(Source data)
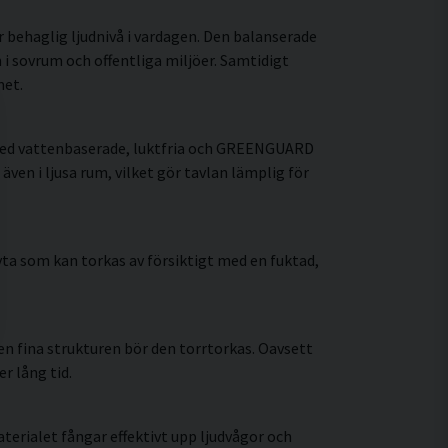
r behaglig ljudnivå i vardagen. Den balanserade
i sovrum och offentliga miljöer. Samtidigt
met.
 med vattenbaserade, luktfria och GREENGUARD
även i ljusa rum, vilket gör tavlan lämplig för
ta som kan torkas av försiktigt med en fuktad,
n fina strukturen bör den torrtorkas. Oavsett
r lång tid.
erialet fångar effektivt upp ljudvågor och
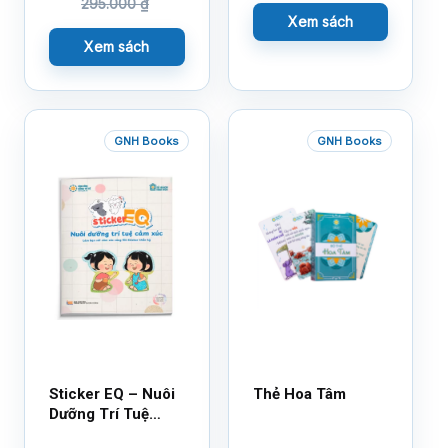
295.000
₫
Xem sách
Xem sách
GNH Books
GNH Books
Sticker EQ – Nuôi
Thẻ Hoa Tâm
Dưỡng Trí Tuệ
Cảm Xúc – Làm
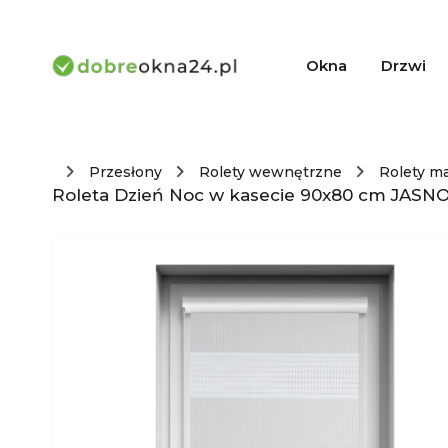
Okna
Drzwi
Przesłony
Rolety wewnętrzne
Rolety m
Roleta Dzień Noc w kasecie 90x80 cm JASNO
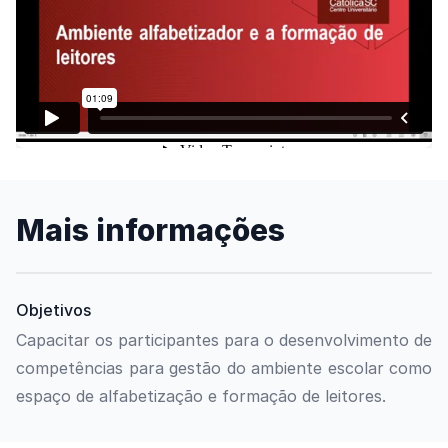
Assista o vídeo
Mais informações
Objetivos
Capacitar os participantes para o desenvolvimento de
competências para gestão do ambiente escolar como
espaço de alfabetização e formação de leitores.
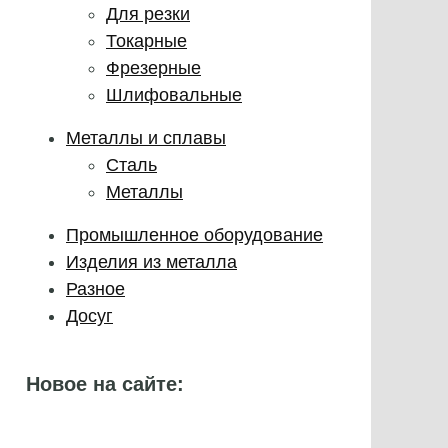
Для резки
Токарные
Фрезерные
Шлифовальные
Металлы и сплавы
Сталь
Металлы
Промышленное оборудование
Изделия из металла
Разное
Досуг
Новое на сайте:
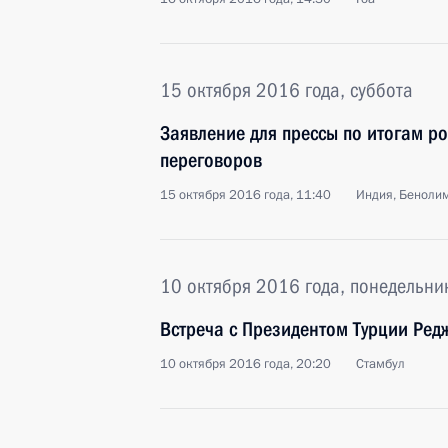
15 октября 2016 года, суббота
Заявление для прессы по итогам р
переговоров
15 октября 2016 года, 11:40
Индия, Беноли
10 октября 2016 года, понедельни
Встреча с Президентом Турции Ре
10 октября 2016 года, 20:20
Стамбул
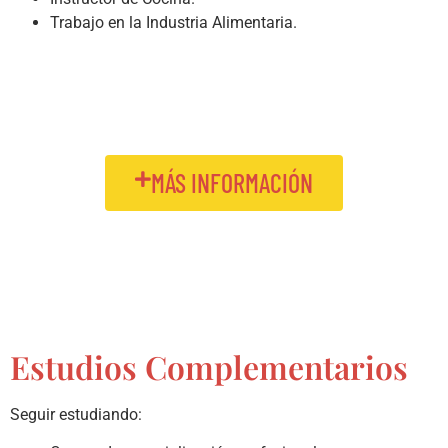
Trabajo en la Industria Alimentaria.
MÁS INFORMACIÓN
Estudios Complementarios
Seguir estudiando:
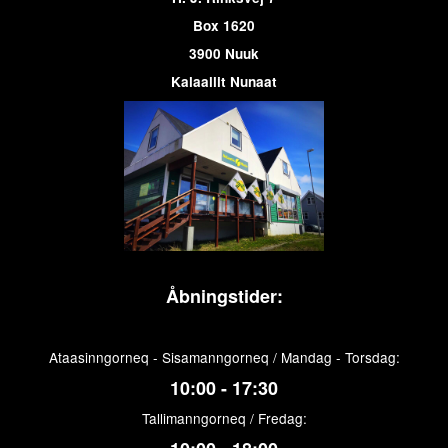
Box 1620
3900 Nuuk
Kalaallit Nunaat
Åbningstider:
Ataasinngorneq - Sisamanngorneq / Mandag - Torsdag:
10:00 - 17:30
Tallimanngorneq / Fredag:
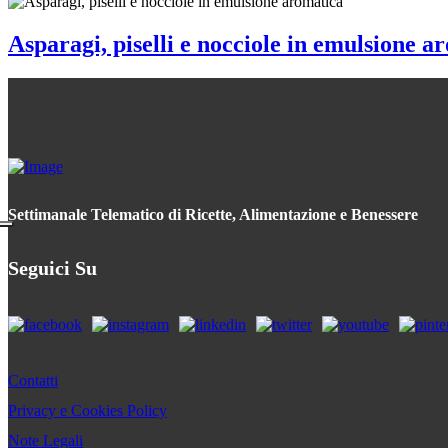
Asparagi, piselli e nocciole in emulsione a
Settimanale Telematico di Ricette, Alimentazione e Benessere
Seguici Su
Contatti
Privacy e Cookies Policy
Note Legali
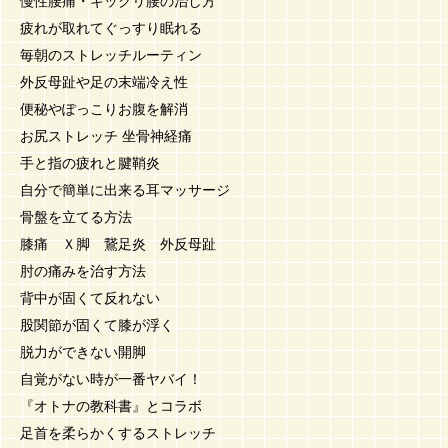
慢性腰痛・ギックリ腰の治し方
疲れが取れてぐっすり眠れる
毎朝のストレッチルーティン
外反母趾や足の末端冷え性
便秘やぽっこりお腹を解消
お尻ストレッチ 坐骨神経痛
手と指の疲れと腱鞘炎
自分で簡単に出来る耳マッサージ
骨盤を立てる方法
膝痛 Ｘ脚 鵞足炎 外反母趾
肘の痛みを治す方法
背中が固くて反れない
股関節が固くて膝が浮く
脱力ができない開脚
自覚がない時が一番ヤバイ！
『オトナの教科書』とコラボ
足首を柔らかくするストレッチ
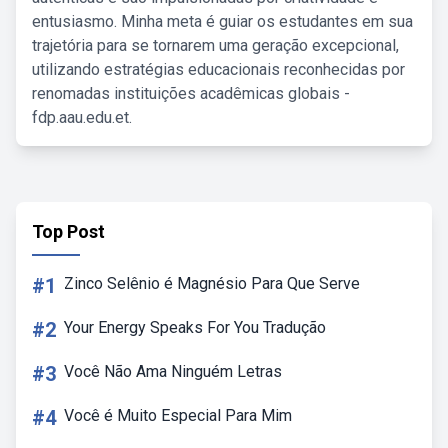
entusiasmo. Minha meta é guiar os estudantes em sua
trajetória para se tornarem uma geração excepcional,
utilizando estratégias educacionais reconhecidas por
renomadas instituições acadêmicas globais -
fdp.aau.edu.et.
Top Post
#1
Zinco Selênio é Magnésio Para Que Serve
#2
Your Energy Speaks For You Tradução
#3
Você Não Ama Ninguém Letras
#4
Você é Muito Especial Para Mim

◆ **TASK STATEMENT**
Put the lines of the records above into a Markdown table with the columns Row and Line, starting with the line containing "Assista o vídeo" and going on through the line containing "Note Legali", both included. Number the rows, skip blank lines, and leave the pictures out.

◆ **EXERCISE SOLUTION**
| Row | Line |
|---|---|
| 1 | Assista o vídeo |
| 2 | Mais informações |
| 3 | Objetivos |
| 4 | Capacitar os participantes para o desenvolvimento de |
| 5 | competências para gestão do ambiente escolar como |
| 6 | espaço de alfabetização e formação de leitores. |
| 7 | Для резки |
| 8 | Токарные |
| 9 | Фрезерные |
| 10 | Шлифовальные |
| 11 | Металлы и сплавы |
| 12 | Сталь |
| 13 | Металлы |
| 14 | Промышленное оборудование |
| 15 | Изделия из металла |
| 16 | Разное |
| 17 | Досуг |
| 18 | Новое на сайте: |
| 19 | 15 октября 2016 года, суббота |
| 20 | Заявление для прессы по итогам р |
| 21 | переговоров |
| 22 | 15 октября 2016 года, 11:40 |
| 23 | Индия, Беноли |
| 24 | 10 октября 2016 года, понедельни |
| 25 | Встреча с Президентом Турции Ре |
| 26 | 10 октября 2016 года, 20:20 |
| 27 | Стамбул |
| 28 | Trabajo en la Industria Alimentaria. |
| 29 | MÁS INFORMACIÓN |
| 30 | Estudios Complementarios |
| 31 | Seguir estudiando: |
| 32 | Box 1620 |
| 33 | 3900 Nuuk |
| 34 | Kalaallit Nunaat |
| 35 | Åbningstider: |
| 36 | Ataasinngorneq - Sisamanngorneq / Mandag - Torsdag: |
| 37 | 10:00 - 17:30 |
| 38 | Tallimanngorneq / Fredag: |
| 39 | Asparagi, piselli e nocciole in emulsione a |
| 40 | Settimanale Telematico di Ricette, Alimentazione e Benessere |
| 41 | Seguici Su |
| 42 | Contatti |
| 43 | Privacy e Cookies Policy |
| 44 | Note Legali |